*Job item:*
Your task is to find every line of the data that holds the string "element" and copy it.

===== The records =====

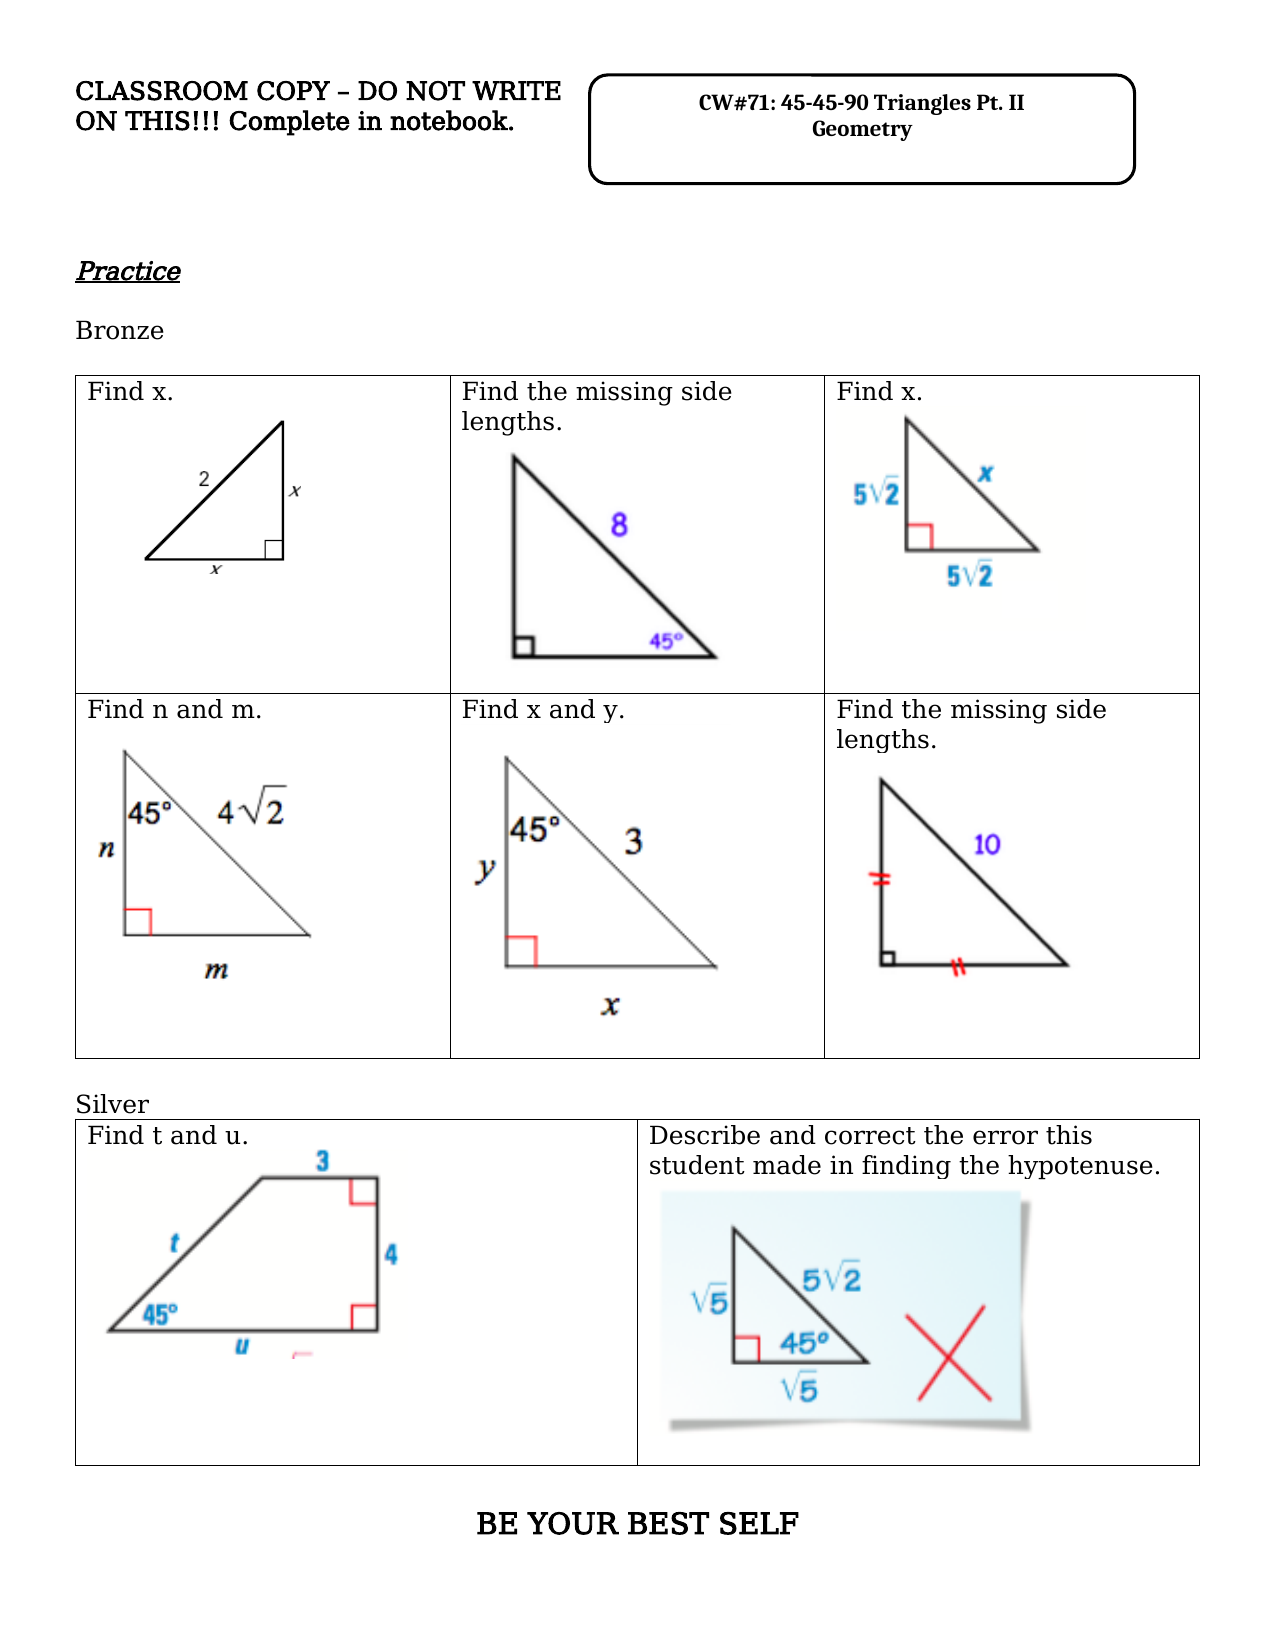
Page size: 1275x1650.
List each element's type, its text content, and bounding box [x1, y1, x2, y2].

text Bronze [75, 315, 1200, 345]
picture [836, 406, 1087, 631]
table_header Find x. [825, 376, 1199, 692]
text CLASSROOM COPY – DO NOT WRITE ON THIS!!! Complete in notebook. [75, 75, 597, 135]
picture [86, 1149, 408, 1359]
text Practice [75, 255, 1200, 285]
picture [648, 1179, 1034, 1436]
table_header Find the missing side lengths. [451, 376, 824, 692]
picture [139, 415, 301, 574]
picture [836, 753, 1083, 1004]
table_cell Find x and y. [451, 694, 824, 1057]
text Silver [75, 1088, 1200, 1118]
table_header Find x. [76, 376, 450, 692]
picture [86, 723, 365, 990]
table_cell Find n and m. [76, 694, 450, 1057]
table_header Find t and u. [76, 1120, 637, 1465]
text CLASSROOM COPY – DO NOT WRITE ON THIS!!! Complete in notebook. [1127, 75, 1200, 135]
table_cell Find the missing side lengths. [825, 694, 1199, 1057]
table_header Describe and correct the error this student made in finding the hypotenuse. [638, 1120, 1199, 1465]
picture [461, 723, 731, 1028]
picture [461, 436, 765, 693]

=====
===== The records =====

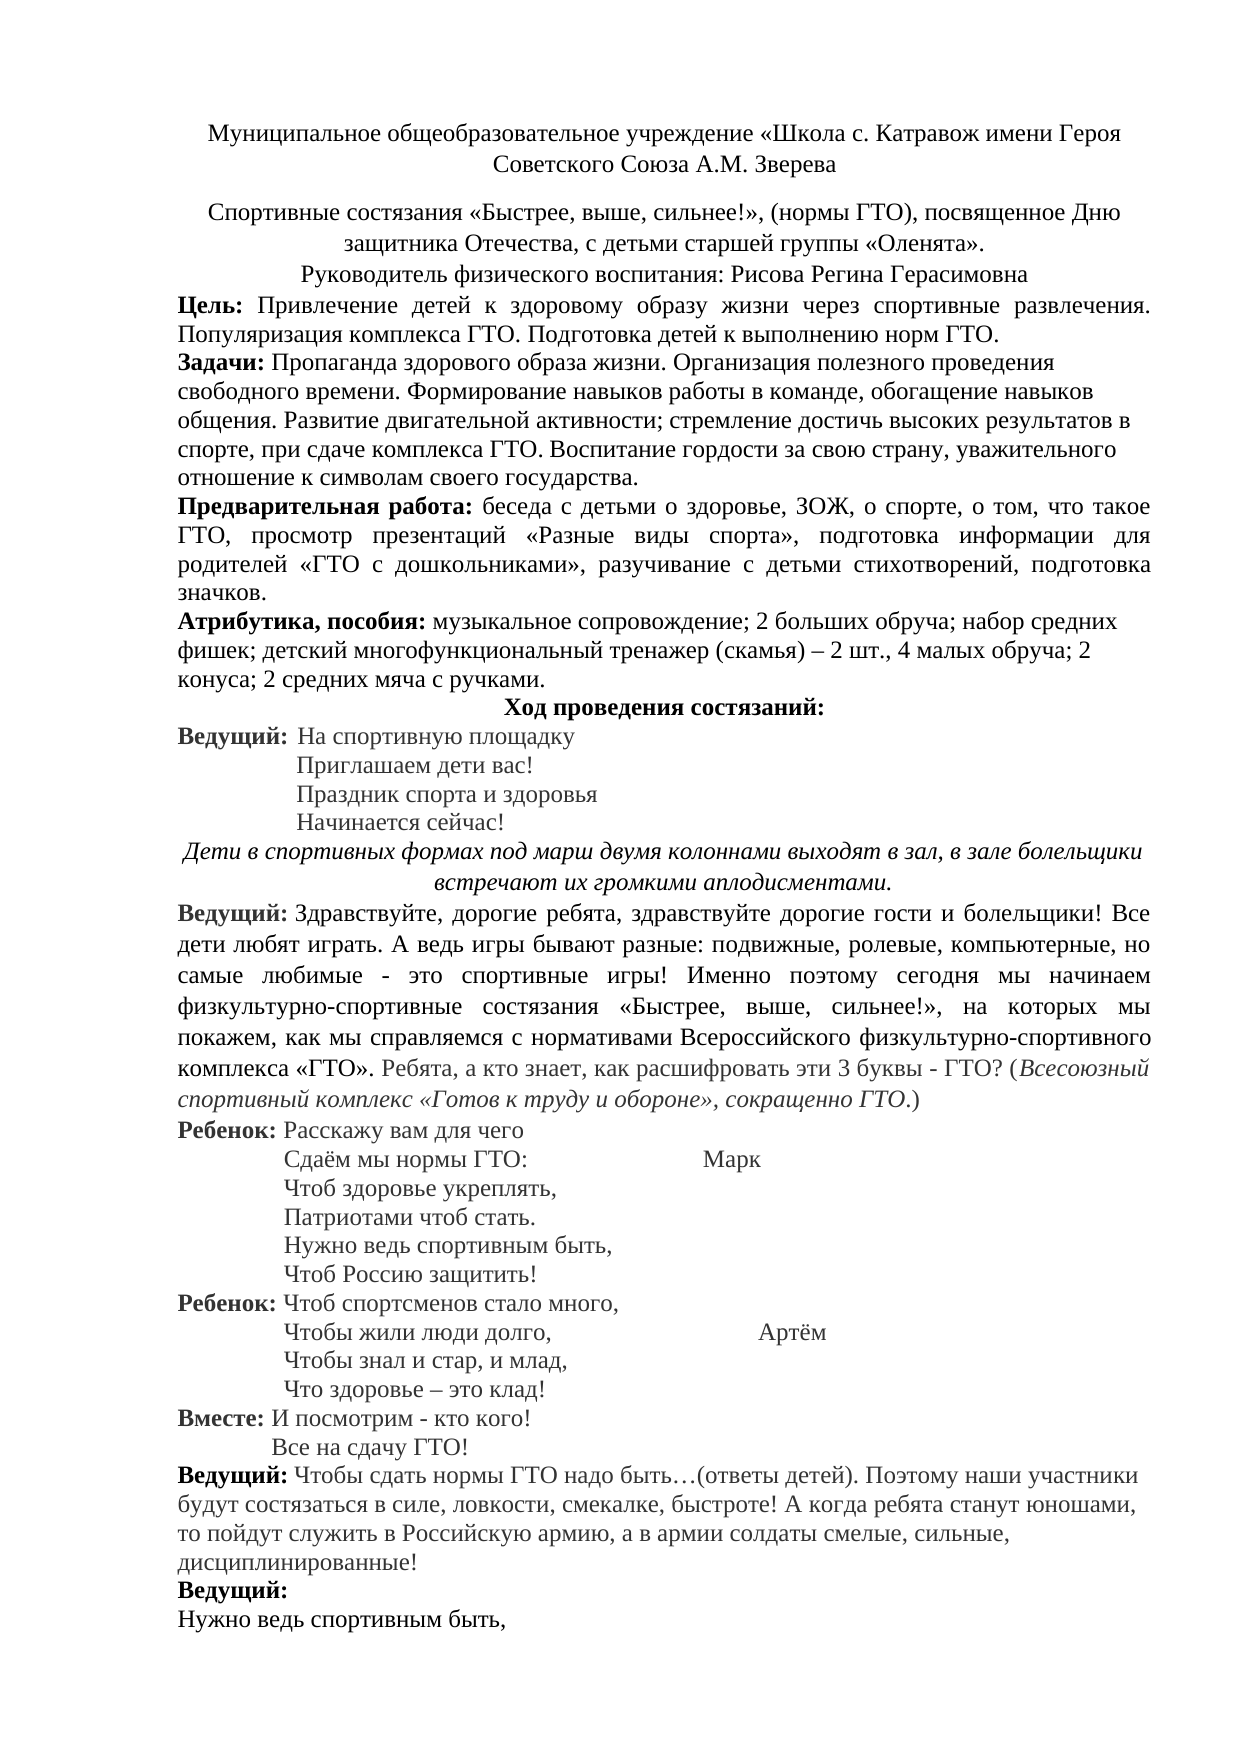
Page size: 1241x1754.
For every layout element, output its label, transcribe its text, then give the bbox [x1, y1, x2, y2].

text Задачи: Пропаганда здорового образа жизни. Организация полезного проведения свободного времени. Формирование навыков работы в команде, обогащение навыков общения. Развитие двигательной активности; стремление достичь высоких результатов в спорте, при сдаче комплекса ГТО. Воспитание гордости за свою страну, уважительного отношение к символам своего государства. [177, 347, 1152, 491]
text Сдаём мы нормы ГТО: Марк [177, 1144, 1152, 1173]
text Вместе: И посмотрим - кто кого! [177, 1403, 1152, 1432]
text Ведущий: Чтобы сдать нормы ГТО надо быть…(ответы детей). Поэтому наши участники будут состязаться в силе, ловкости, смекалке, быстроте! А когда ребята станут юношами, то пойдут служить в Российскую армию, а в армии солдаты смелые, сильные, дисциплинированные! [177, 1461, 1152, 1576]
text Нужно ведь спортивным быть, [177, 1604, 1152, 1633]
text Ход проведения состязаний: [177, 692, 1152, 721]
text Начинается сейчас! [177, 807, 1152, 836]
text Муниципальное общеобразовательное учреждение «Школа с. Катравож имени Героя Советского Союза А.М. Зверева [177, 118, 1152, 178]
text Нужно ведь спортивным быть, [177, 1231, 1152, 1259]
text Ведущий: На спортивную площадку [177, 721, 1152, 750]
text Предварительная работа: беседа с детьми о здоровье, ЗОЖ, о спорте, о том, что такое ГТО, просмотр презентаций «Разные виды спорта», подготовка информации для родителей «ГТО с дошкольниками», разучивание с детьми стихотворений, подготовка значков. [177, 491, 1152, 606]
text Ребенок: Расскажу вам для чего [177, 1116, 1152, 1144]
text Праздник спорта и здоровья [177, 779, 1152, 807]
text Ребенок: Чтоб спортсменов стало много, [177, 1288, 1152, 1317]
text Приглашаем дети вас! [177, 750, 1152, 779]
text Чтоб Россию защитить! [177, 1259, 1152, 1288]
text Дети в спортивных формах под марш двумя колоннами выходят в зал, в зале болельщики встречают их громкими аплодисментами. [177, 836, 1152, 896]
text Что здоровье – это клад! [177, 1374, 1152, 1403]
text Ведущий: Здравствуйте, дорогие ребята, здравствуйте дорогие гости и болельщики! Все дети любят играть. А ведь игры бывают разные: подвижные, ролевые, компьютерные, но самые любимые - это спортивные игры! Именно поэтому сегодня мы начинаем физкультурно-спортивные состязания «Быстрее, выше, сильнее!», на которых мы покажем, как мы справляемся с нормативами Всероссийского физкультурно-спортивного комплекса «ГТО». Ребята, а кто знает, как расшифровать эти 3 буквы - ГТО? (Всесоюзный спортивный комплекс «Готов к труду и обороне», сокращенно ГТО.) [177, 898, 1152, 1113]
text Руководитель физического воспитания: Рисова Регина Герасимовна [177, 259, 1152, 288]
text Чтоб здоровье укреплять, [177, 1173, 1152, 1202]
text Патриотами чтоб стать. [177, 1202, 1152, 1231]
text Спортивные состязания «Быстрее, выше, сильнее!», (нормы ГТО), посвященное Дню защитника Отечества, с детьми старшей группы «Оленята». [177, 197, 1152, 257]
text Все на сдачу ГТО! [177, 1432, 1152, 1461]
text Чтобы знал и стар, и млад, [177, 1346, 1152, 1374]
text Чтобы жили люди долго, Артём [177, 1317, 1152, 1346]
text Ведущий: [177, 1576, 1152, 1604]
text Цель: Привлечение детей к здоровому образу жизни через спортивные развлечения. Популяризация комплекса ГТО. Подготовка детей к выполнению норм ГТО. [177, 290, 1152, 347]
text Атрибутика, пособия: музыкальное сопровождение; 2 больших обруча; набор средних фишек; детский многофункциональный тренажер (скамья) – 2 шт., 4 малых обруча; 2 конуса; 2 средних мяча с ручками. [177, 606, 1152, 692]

=====

*Exercise output:*
List each element's type, its text content, and bounding box [x1, y1, x2, y2].
For every layout element, output its label, transcribe its text, then give the bbox [x1, y1, x2, y2].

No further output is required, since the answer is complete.